ただし、史実では、『キングダム』との違いも様々あります。例えば、実際の李牧は、合従軍の立役者ではないですし、王騎を討った「馬陽(ばよう)の戦い」は、その戦い自体が存在しないそうです。
実際の昌平君
昌平君も、李牧よりその数は少ないですが『史記』に登場しています。一例を見てみましょう。
〈荊(楚のこと)の将項燕が昌平君を立てて荊王とし、江南で秦にそむいた〉
引用元:司馬遷『史記1 本紀』筑摩書房、1995 /(括弧)の中は筆者の補記
「そむいた」とは、ショックですね。
ところがです。

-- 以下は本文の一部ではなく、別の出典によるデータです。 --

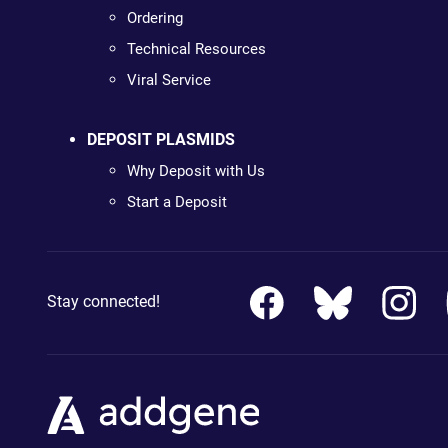
Ordering
Technical Resources
Viral Service
DEPOSIT PLASMIDS
Why Deposit with Us
Start a Deposit
Stay connected!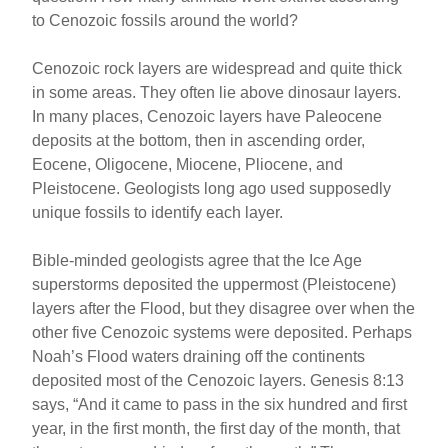
to Cenozoic fossils around the world?
Cenozoic rock layers are widespread and quite thick
in some areas. They often lie above dinosaur layers.
In many places, Cenozoic layers have Paleocene
deposits at the bottom, then in ascending order,
Eocene, Oligocene, Miocene, Pliocene, and
Pleistocene. Geologists long ago used supposedly
unique fossils to identify each layer.
Bible-minded geologists agree that the Ice Age
superstorms deposited the uppermost (Pleistocene)
layers after the Flood, but they disagree over when the
other five Cenozoic systems were deposited. Perhaps
Noah’s Flood waters draining off the continents
deposited most of the Cenozoic layers. Genesis 8:13
says, “And it came to pass in the six hundred and first
year, in the first month, the first day of the month, that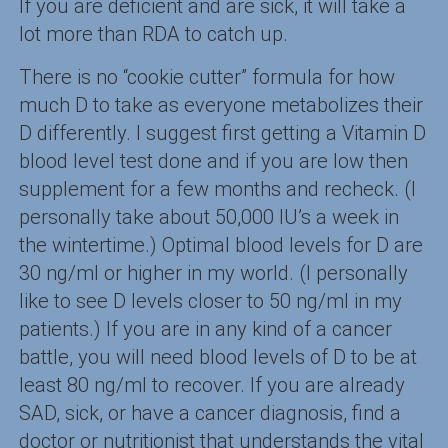
If you are deficient and are sick, it will take a
lot more than RDA to catch up.
There is no “cookie cutter” formula for how
much D to take as everyone metabolizes their
D differently. I suggest first getting a Vitamin D
blood level test done and if you are low then
supplement for a few months and recheck. (I
personally take about 50,000 IU’s a week in
the wintertime.) Optimal blood levels for D are
30 ng/ml or higher in my world. (I personally
like to see D levels closer to 50 ng/ml in my
patients.) If you are in any kind of a cancer
battle, you will need blood levels of D to be at
least 80 ng/ml to recover. If you are already
SAD, sick, or have a cancer diagnosis, find a
doctor or nutritionist that understands the vital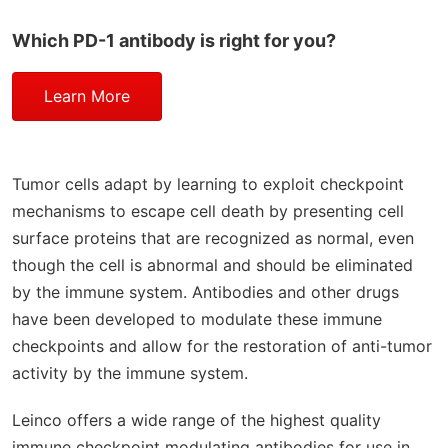
Which PD-1 antibody is right for you?
Learn More
Tumor cells adapt by learning to exploit checkpoint
mechanisms to escape cell death by presenting cell
surface proteins that are recognized as normal, even
though the cell is abnormal and should be eliminated
by the immune system. Antibodies and other drugs
have been developed to modulate these immune
checkpoints and allow for the restoration of anti-tumor
activity by the immune system.
Leinco offers a wide range of the highest quality
immune checkpoint modulating antibodies for use in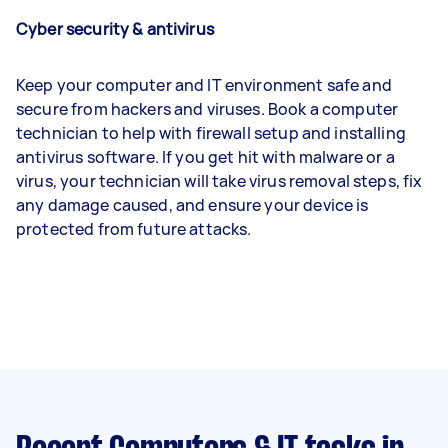
Cyber security & antivirus
Keep your computer and IT environment safe and
secure from hackers and viruses. Book a computer
technician to help with firewall setup and installing
antivirus software. If you get hit with malware or a
virus, your technician will take virus removal steps, fix
any damage caused, and ensure your device is
protected from future attacks.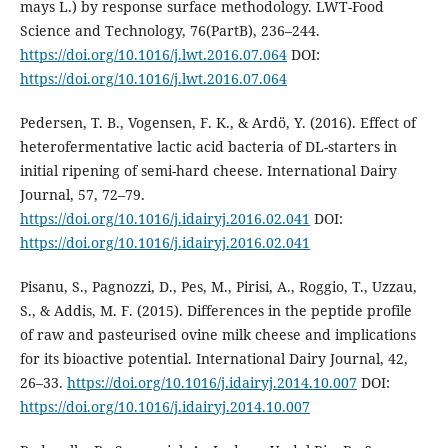
mays L.) by response surface methodology. LWT-Food
Science and Technology, 76(PartB), 236–244.
https://doi.org/10.1016/j.lwt.2016.07.064
DOI:
https://doi.org/10.1016/j.lwt.2016.07.064
Pedersen, T. B., Vogensen, F. K., & Ardö, Y. (2016). Effect of
heterofermentative lactic acid bacteria of DL-starters in
initial ripening of semi-hard cheese. International Dairy
Journal, 57, 72–79.
https://doi.org/10.1016/j.idairyj.2016.02.041
DOI:
https://doi.org/10.1016/j.idairyj.2016.02.041
Pisanu, S., Pagnozzi, D., Pes, M., Pirisi, A., Roggio, T., Uzzau,
S., & Addis, M. F. (2015). Differences in the peptide profile
of raw and pasteurised ovine milk cheese and implications
for its bioactive potential. International Dairy Journal, 42,
26–33.
https://doi.org/10.1016/j.idairyj.2014.10.007
DOI:
https://doi.org/10.1016/j.idairyj.2014.10.007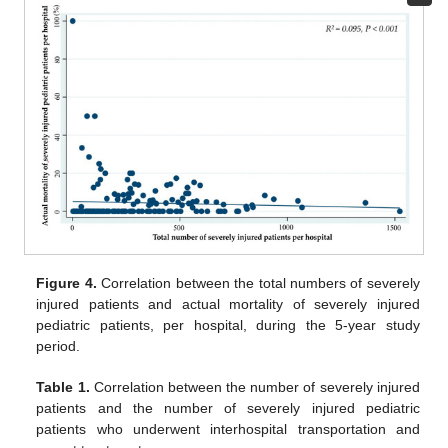
Figure 4.
Correlation between the total numbers of severely
injured patients and actual mortality of severely injured
pediatric patients, per hospital, during the 5-year study
period.
Table 1.
Correlation between the number of severely injured
patients and the number of severely injured pediatric
patients who underwent interhospital transportation and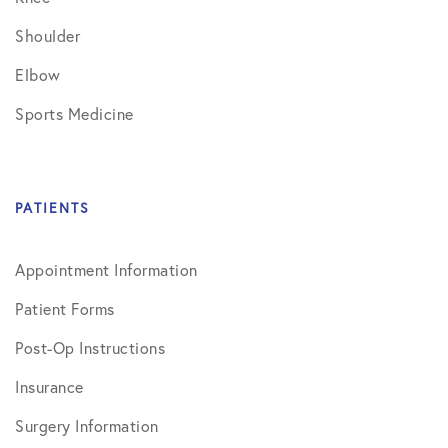
Shoulder
Elbow
Sports Medicine
PATIENTS
Appointment Information
Patient Forms
Post-Op Instructions
Insurance
Surgery Information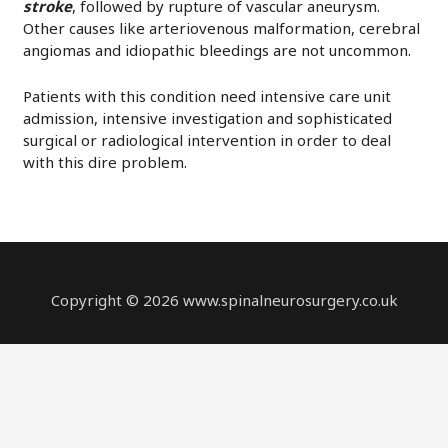
stroke
, followed by rupture of vascular aneurysm.
Other causes like arteriovenous malformation, cerebral
angiomas and idiopathic bleedings are not uncommon.
Patients with this condition need intensive care unit
admission, intensive investigation and sophisticated
surgical or radiological intervention in order to deal
with this dire problem.
Copyright © 2026 www.spinalneurosurgery.co.uk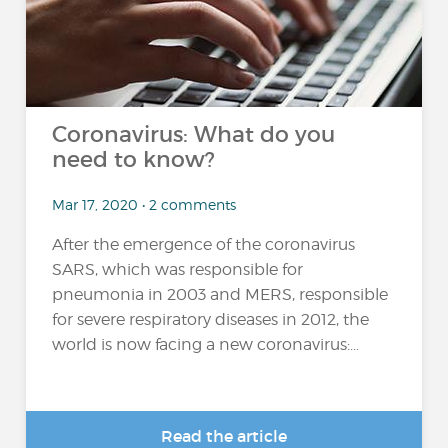
Coronavirus: What do you
need to know?
Mar 17, 2020 • 2 comments
After the emergence of the coronavirus
SARS, which was responsible for
pneumonia in 2003 and MERS, responsible
for severe respiratory diseases in 2012, the
world is now facing a new coronavirus:...
Read the article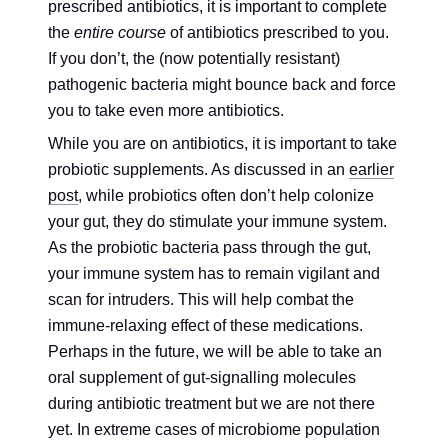
prescribed antibiotics, it is important to complete
the
entire course
of antibiotics prescribed to you.
If you don’t, the (now potentially resistant)
pathogenic bacteria might bounce back and force
you to take even more antibiotics.
While you are on antibiotics, it is important to take
probiotic supplements. As discussed in an
earlier
post
, while probiotics often don’t help colonize
your gut, they do stimulate your immune system.
As the probiotic bacteria pass through the gut,
your immune system has to remain vigilant and
scan for intruders. This will help combat the
immune-relaxing effect of these medications.
Perhaps in the future, we will be able to take an
oral supplement of gut-signalling molecules
during antibiotic treatment but we are not there
yet. In extreme cases of microbiome population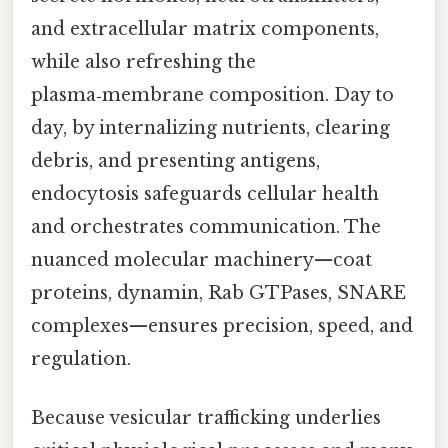
and extracellular matrix components,
while also refreshing the
plasma‑membrane composition. Day to
day, by internalizing nutrients, clearing
debris, and presenting antigens,
endocytosis safeguards cellular health
and orchestrates communication. The
nuanced molecular machinery—coat
proteins, dynamin, Rab GTPases, SNARE
complexes—ensures precision, speed, and
regulation.
Because vesicular trafficking underlies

20世紀、2000年の時を経て地下からみつかった、秦代の行政文書群『睡虎地秦簡(すいこちしんかん)』には、“楚の王に立てられて秦にそむいたのは昌文君(しょうぶんくん、政の側近、昌平君の叔父とされる)で、昌平君はその前年に死んでいる”と書いてあるのです。
これは『睡虎地秦簡』中の喜(き)さん(秦に仕えた一役人、地元の名士だったと思われるが本史料の発見がなければその名が表に出ることは永遠になかっただろう人物)の個人記録中にある内容で、その解釈については研究者の間でも意見が分かれているようです。これは書き誤りだとする方、『史記』の方が誤りだとする方、どちらが正しいのかはわかりません。
「昌平君は2000年間濡れ衣を着せられていた男?」となったらおもしろいのですが、そう簡単なことでもなさそうです。なぜなら、『睡虎地秦簡』の方が正しいとしても、その文章が、“定説とは別の対秦計画に巻き込まれたから”のような書き方をされているからです。
まあ、楚がこの年に秦に滅ぼされたのは確実と思われますので、どちらにせよ、楚王血縁者はここで全員葬られていたような気はします。
もちろん、『キングダム』でどう描かれるのかは、原先生次第。読者が気にして楽しみにする部分の一つですね!
また、「呂氏四柱」という設定は、原先生のオリジナルです。